Now, just before I just used the word “steal” to describe the dynamic of the super-rich capturing more and more of societal wealth. Let’s unpack that a bit.

There are actually two kinds of super rich people. I’m talking about Bill Gates or Mark Zuckerberg or Jeff Bezos or Jamie Dimon, CEO of JPMorgan Chase.

There are actually two kinds of these uber rich. There are those who earned it, and those who skimmed it.

Take Bill Gates. He has a net worth around $95 billion, give or take. He’s not only in the 1/10th of the top 1%, he’s in the top 1/100th of 1% of rich people.

But most Americans don’t really begrudge Bill Gates his wealth because he earned it. He built Microsoft. He added value. He sold the software. He was brilliant at marketing. The bottom line is, like him or not, Bill Gates earned his money. He’s super wealthy but he added value to the American economy. He was a net contributor to society.

You can say the same for Jeff Bezos and some others. Again, Americans don’t really resent their wealth because they contributed more than they took and everyone was better off as a result of it.

But let’s take another case, like Jamie Dimon. Jamie Dimon is a billionaire. What does he do for a living? Well, he’s the CEO of a big bank, perhaps the most powerful bank in the world. Now, he should be expected to make a good living.

But a billionaire? For running a bank?

First of all, most of JPMorgan’s liabilities are guaranteed by the United States government in the form of FDIC insurance. Even liabilities not specifically guaranteed day to day can be guaranteed in emergencies, as they were in 2008 during the height of the crisis.

That is, JPMorgan had a 100% guarantee of basically all the liabilities on their balance sheet. Beyond that, JP Morgan’s too big to fail. The U.S. government is not going to let it go down.

Of course JP Morgan’s not alone. There was Goldman Sachs and Morgan Stanley and Citibank and Bank of America.

I don’t mean to pick on Jamie Dimon individually, but he’s a good case of someone profiting far beyond his just deserts. What he takes from the economy greatly exceeds what he adds. So much of his wealth creation is guaranteed by the government.

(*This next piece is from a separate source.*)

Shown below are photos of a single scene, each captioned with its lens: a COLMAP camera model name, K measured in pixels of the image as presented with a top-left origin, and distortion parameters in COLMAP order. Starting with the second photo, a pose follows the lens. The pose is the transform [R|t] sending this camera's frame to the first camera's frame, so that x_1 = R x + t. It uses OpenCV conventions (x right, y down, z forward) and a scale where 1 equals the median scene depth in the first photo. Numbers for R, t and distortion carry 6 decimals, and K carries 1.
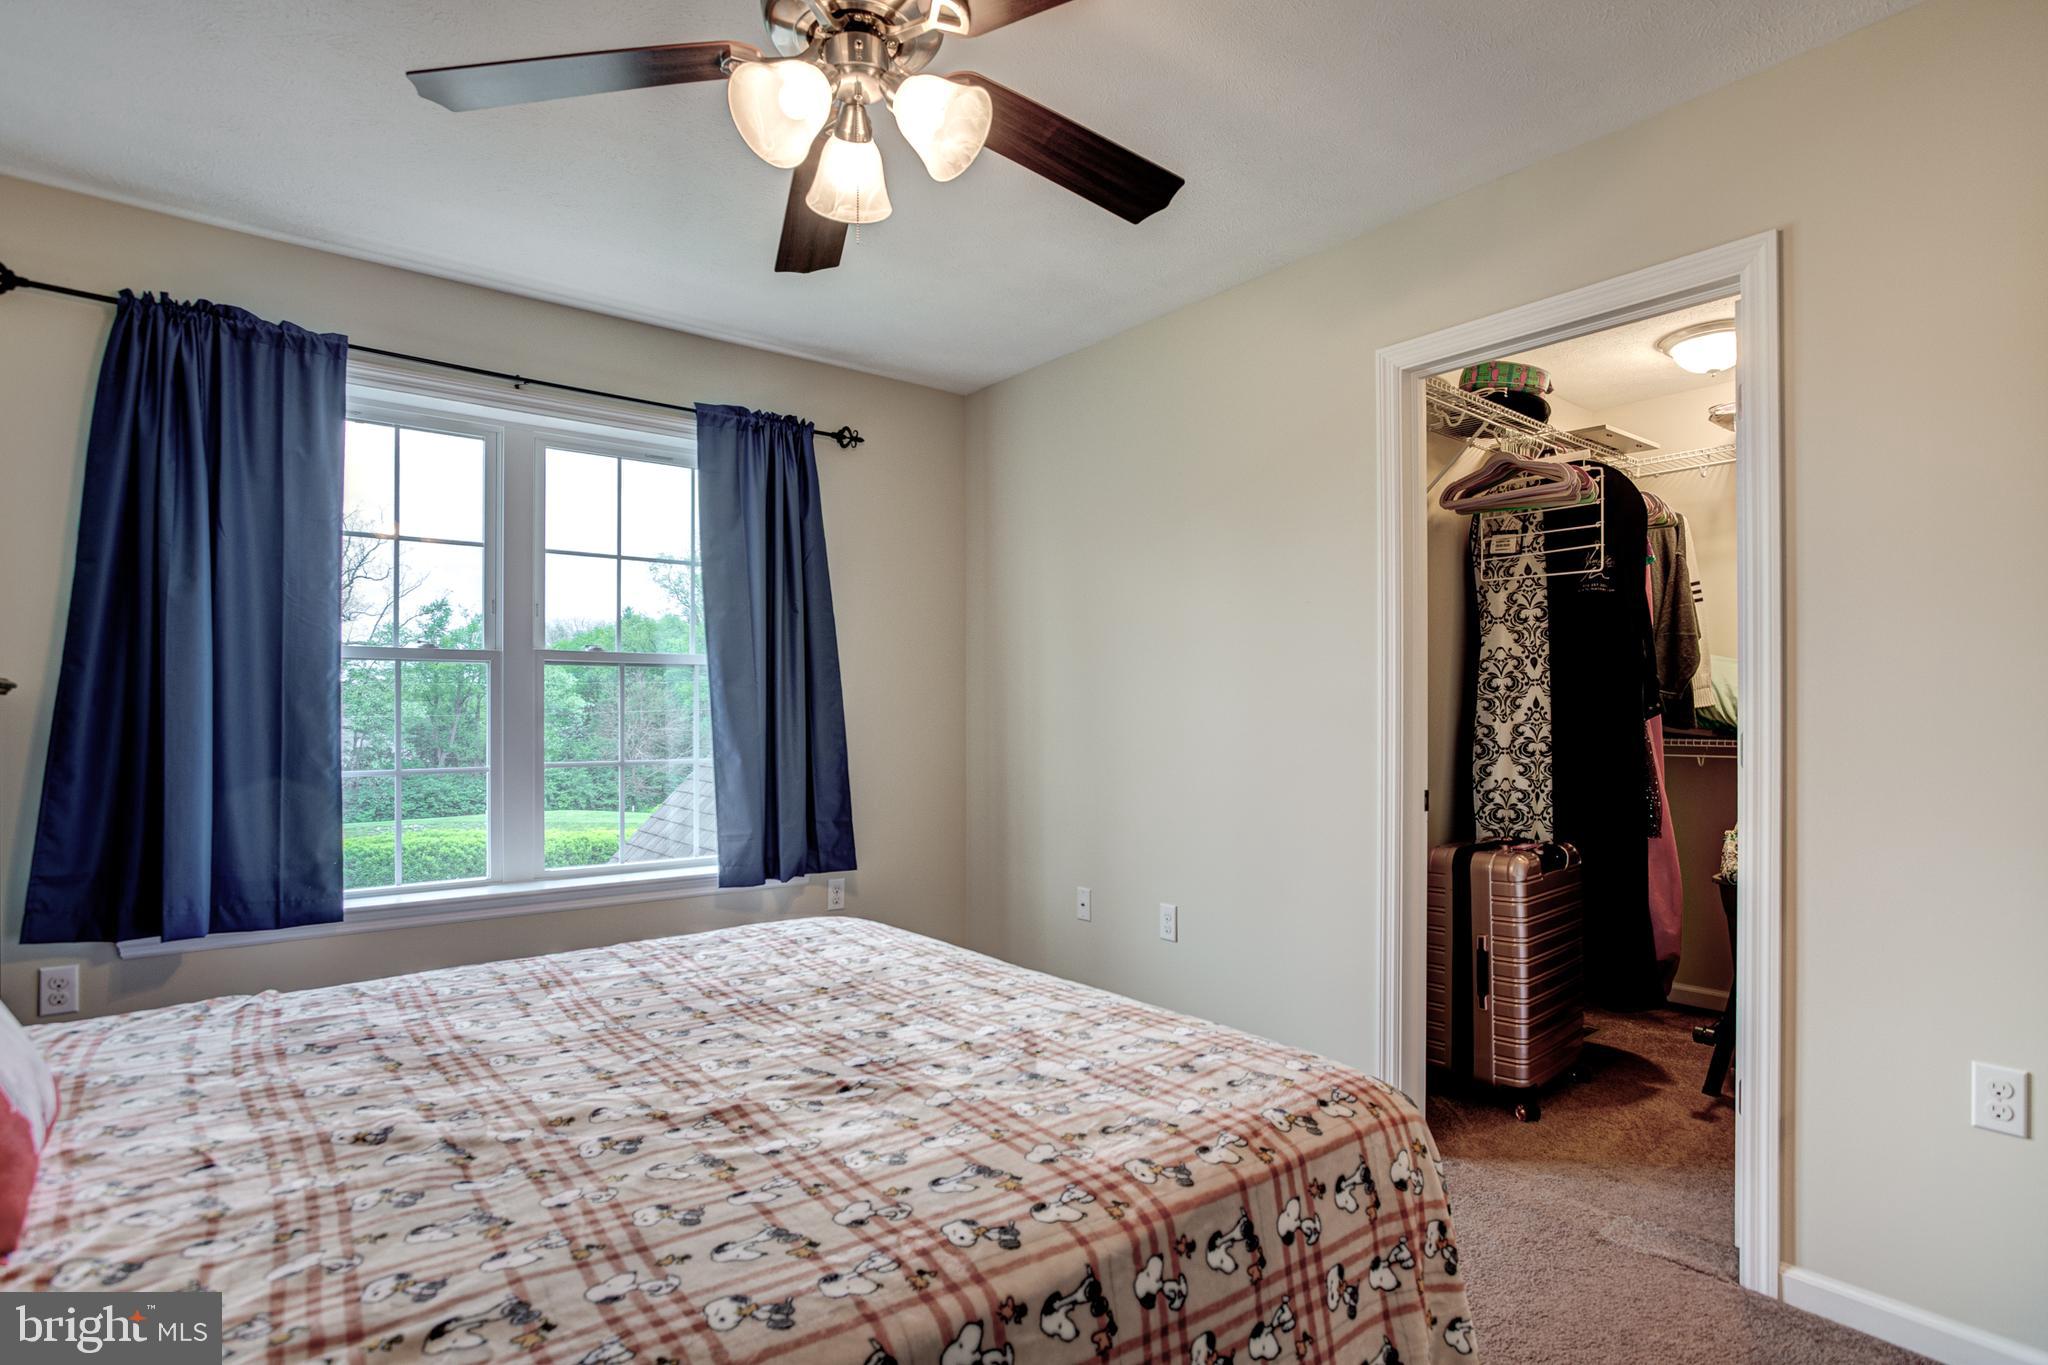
lens RADIAL K [[1027.5, 0, 1009.7], [0, 1027.5, 704.7], [0, 0, 1]] dist [-0.056326, 0.033708]
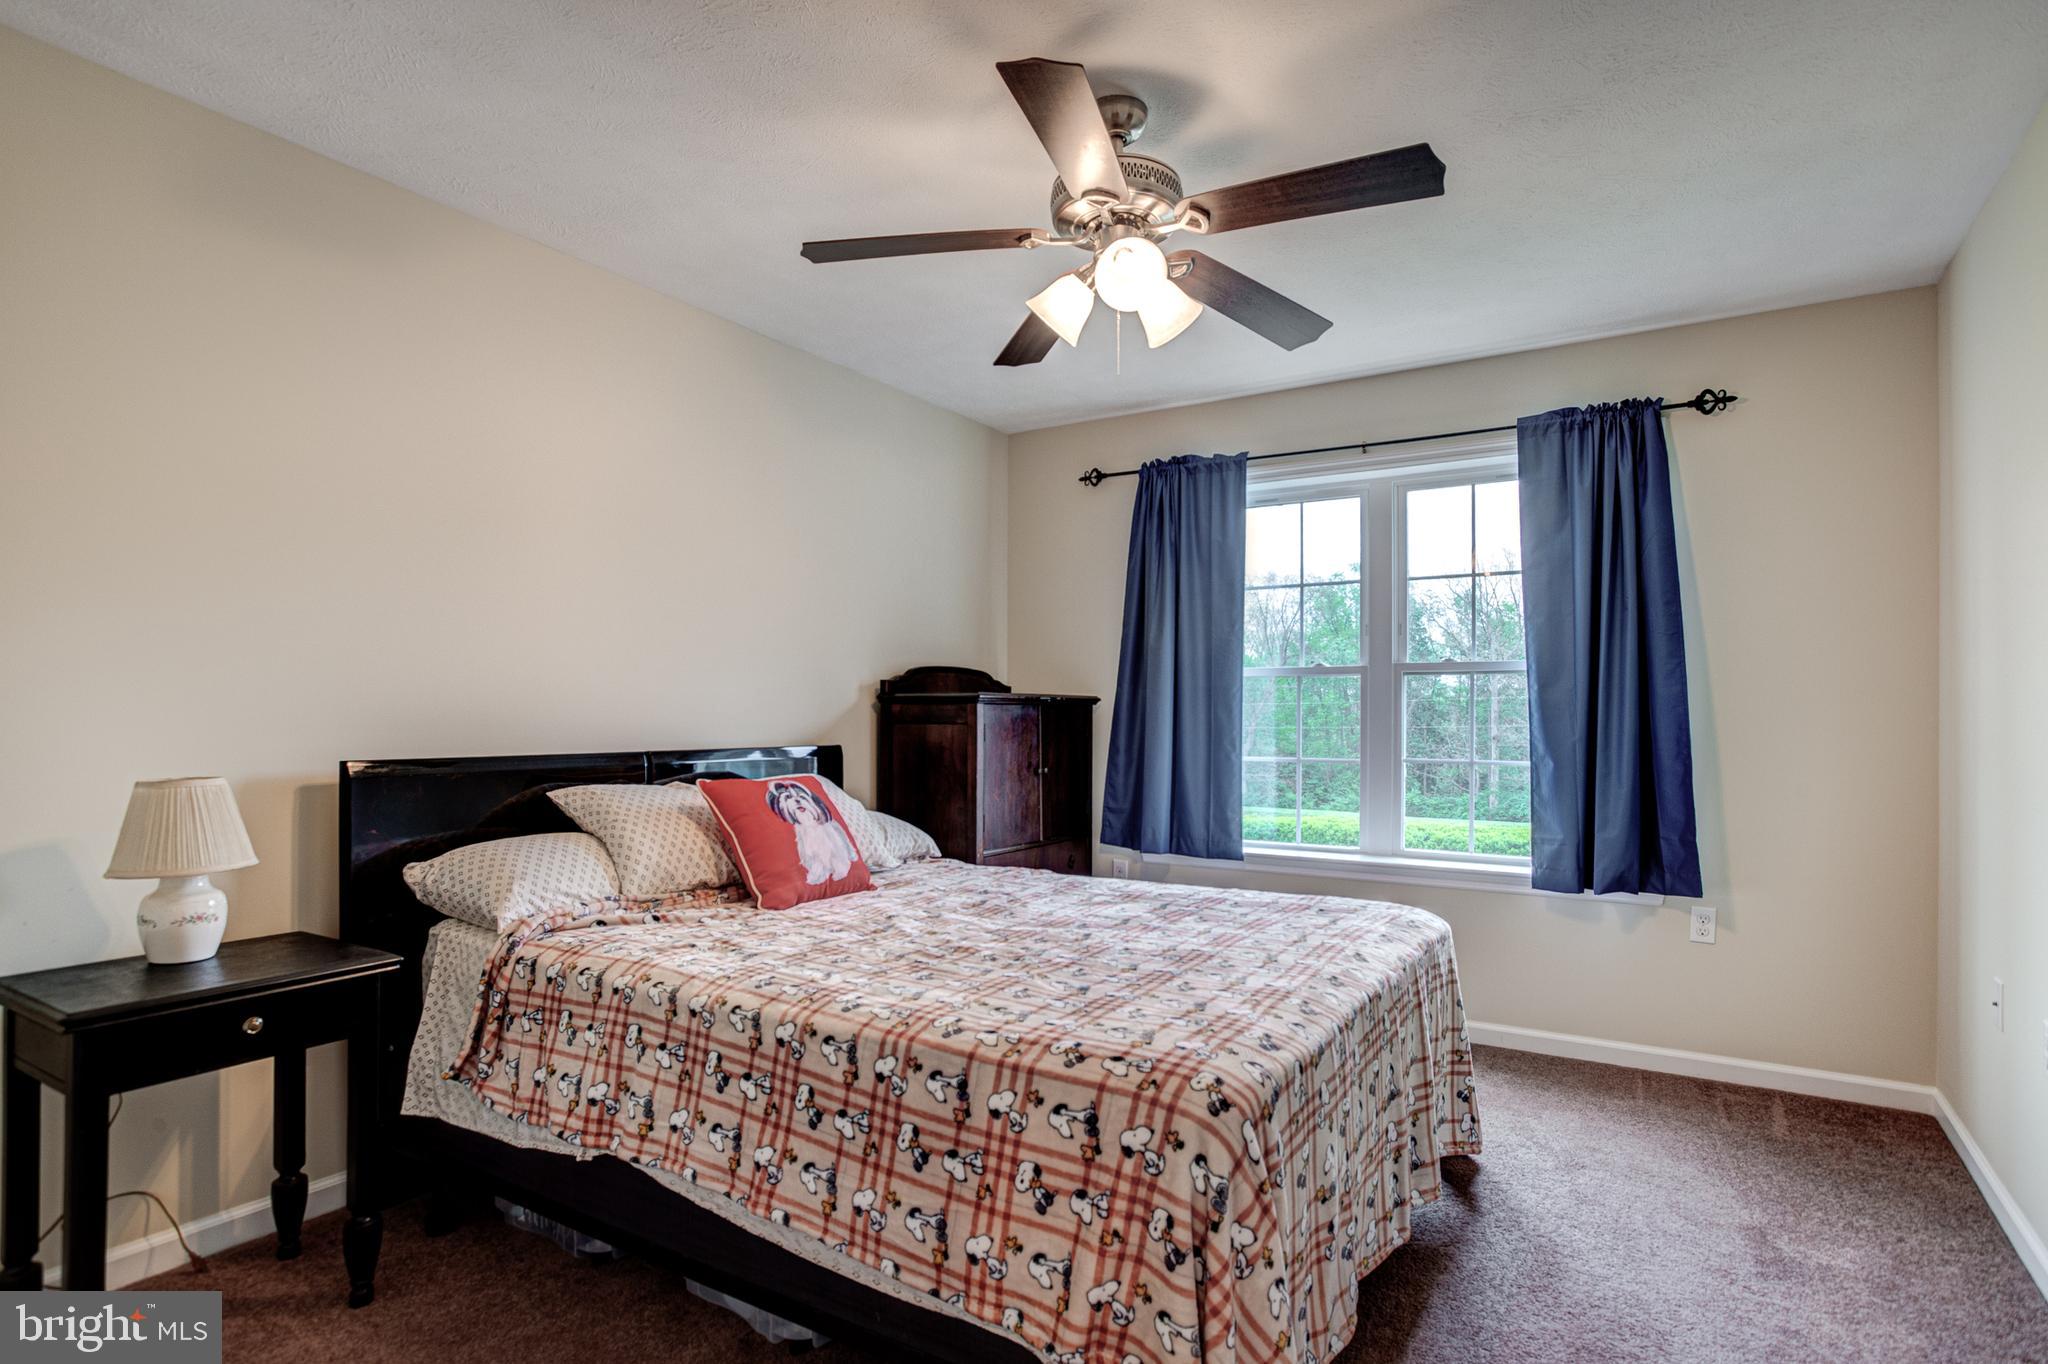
lens RADIAL K [[1024.7, 0, 1018.2], [0, 1024.7, 654.2], [0, 0, 1]] dist [-0.061102, 0.031119]
pose [[0.328403, -0.049959, -0.943215, 0.506653], [0.003154, 0.998653, -0.051797, -0.003125], [0.944532, 0.014035, 0.328118, 0.186053]]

He’s more of a parasite; someone who takes wealth out of the system without contributing to it, without doing anything particularly innovative.

The problem with the Jamie Dimons of the world is that they are sucking the system dry. Eventually they can kill the economy. Today we have more and more Jamie Dimon types who are siphoning wealth while adding no real value.

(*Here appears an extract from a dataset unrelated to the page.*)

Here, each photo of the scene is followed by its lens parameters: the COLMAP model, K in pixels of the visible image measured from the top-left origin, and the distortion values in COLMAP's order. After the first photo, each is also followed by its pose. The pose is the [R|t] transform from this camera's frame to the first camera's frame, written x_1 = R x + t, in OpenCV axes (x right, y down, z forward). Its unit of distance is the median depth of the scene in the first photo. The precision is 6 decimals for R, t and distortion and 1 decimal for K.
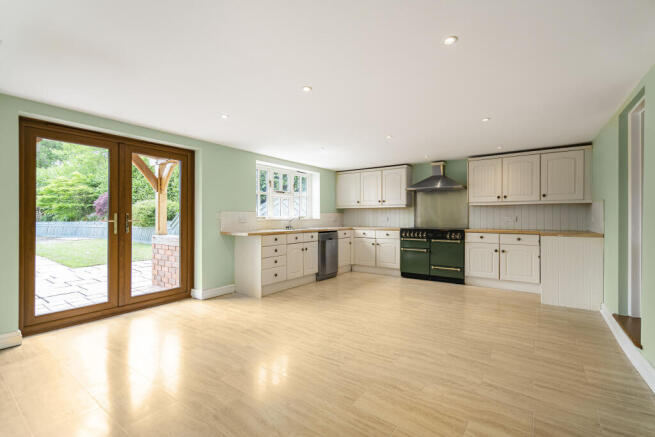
lens RADIAL K [[293.0, 0, 325.6], [0, 293.0, 218.1], [0, 0, 1]] dist [-0.017492, 0.001178]
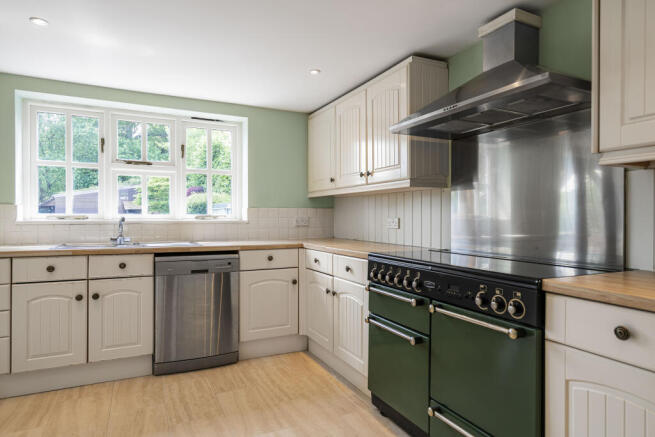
lens RADIAL K [[397.7, 0, 324.6], [0, 397.7, 220.7], [0, 0, 1]] dist [0.027972, -0.003386]
pose [[0.880811, 0.007936, -0.473402, 0.440797], [-0.005567, 0.999964, 0.006406, -0.003004], [0.473436, -0.003007, 0.880823, 0.626940]]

That’s bad for growth and that contributes to the high Gini coefficient, which is only going higher.

So what can an investor do to make sure you don’t fall behind?

You can do two things. One, if you want to make more than the next guy as an investor, focus first on your education. Invest in your own education and your children’s education.

Number two, diversify your portfolio. Most people don’t understand diversification. They think if they own stocks in 50 different companies in 10 different sectors, they’re diversified. They’re not. They’re all stocks. They tend to move up and down together.

You get diversification by putting 20% of your portfolio in stocks, 20% in cash, 10% in gold, 10% in land. That’s diversification, because those asset classes are not highly correlated.

As Warren Buffett said, “The key to making money is not losing it.”